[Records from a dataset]
-- Opening Marker --
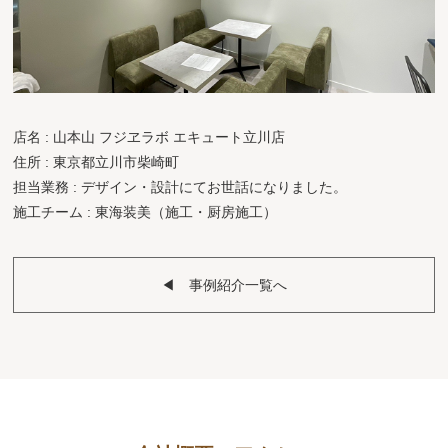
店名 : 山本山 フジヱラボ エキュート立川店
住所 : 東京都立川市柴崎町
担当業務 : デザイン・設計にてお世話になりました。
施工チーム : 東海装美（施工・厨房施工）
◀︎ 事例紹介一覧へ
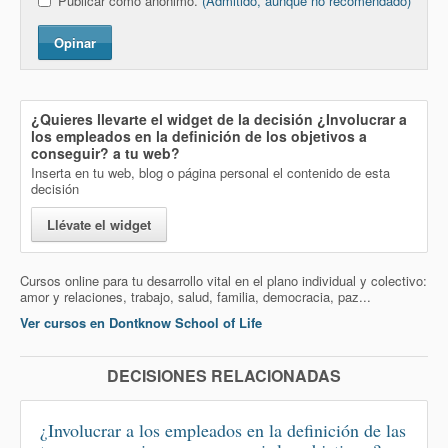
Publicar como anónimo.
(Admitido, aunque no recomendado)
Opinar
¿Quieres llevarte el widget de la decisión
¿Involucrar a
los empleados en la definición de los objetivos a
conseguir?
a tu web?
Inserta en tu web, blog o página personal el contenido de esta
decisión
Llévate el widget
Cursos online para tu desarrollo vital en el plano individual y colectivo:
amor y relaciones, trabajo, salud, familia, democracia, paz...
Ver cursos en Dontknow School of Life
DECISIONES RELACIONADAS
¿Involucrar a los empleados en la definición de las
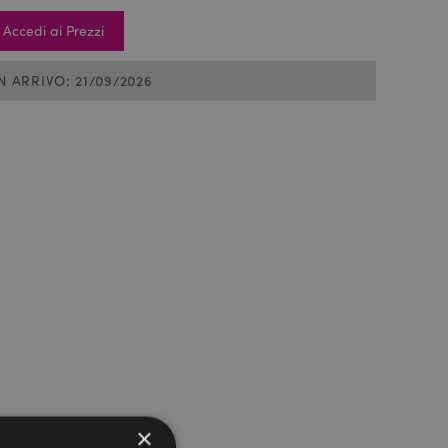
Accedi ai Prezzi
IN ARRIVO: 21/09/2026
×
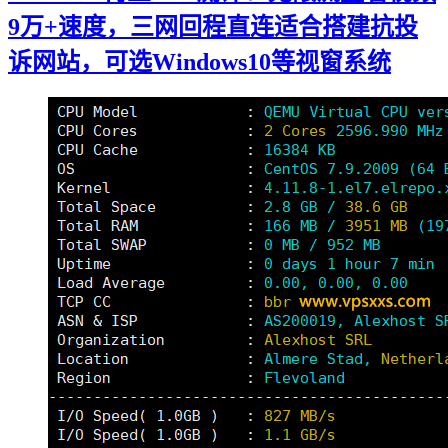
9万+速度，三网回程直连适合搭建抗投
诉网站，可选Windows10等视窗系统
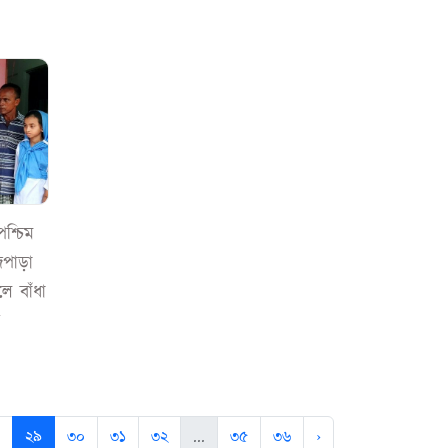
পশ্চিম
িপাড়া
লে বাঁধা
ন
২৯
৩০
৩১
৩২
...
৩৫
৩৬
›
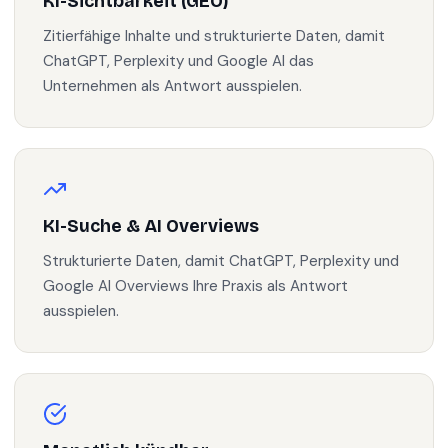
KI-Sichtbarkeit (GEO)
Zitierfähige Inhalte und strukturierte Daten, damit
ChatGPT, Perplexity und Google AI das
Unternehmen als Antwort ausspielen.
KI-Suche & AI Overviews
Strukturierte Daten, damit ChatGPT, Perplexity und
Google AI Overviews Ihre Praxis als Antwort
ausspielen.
-- Closing Marker --
> _Problem requirements_: Each record is to be restated word for word; no picture goes in.

> _Response to this exercise_:
店名 : 山本山 フジヱラボ エキュート立川店
住所 : 東京都立川市柴崎町
担当業務 : デザイン・設計にてお世話になりました。
施工チーム : 東海装美（施工・厨房施工）
◀︎ 事例紹介一覧へ
Publicar como anónimo.
(Admitido, aunque no recomendado)
Opinar
¿Quieres llevarte el widget de la decisión
¿Involucrar a
los empleados en la definición de los objetivos a
conseguir?
a tu web?
Inserta en tu web, blog o página personal el contenido de esta
decisión
Llévate el widget
Cursos online para tu desarrollo vital en el plano individual y colectivo:
amor y relaciones, trabajo, salud, familia, democracia, paz...
Ver cursos en Dontknow School of Life
DECISIONES RELACIONADAS
¿Involucrar a los empleados en la definición de las
Accedi ai Prezzi
IN ARRIVO: 21/09/2026
×
9万+速度，三网回程直连适合搭建抗投
诉网站，可选Windows10等视窗系统
পশ্চিম
িপাড়া
লে বাঁধা
ন
২৯
৩০
৩১
৩২
...
৩৫
৩৬
›
KI-Sichtbarkeit (GEO)
Zitierfähige Inhalte und strukturierte Daten, damit
ChatGPT, Perplexity und Google AI das
Unternehmen als Antwort ausspielen.
KI-Suche & AI Overviews
Strukturierte Daten, damit ChatGPT, Perplexity und
Google AI Overviews Ihre Praxis als Antwort
ausspielen.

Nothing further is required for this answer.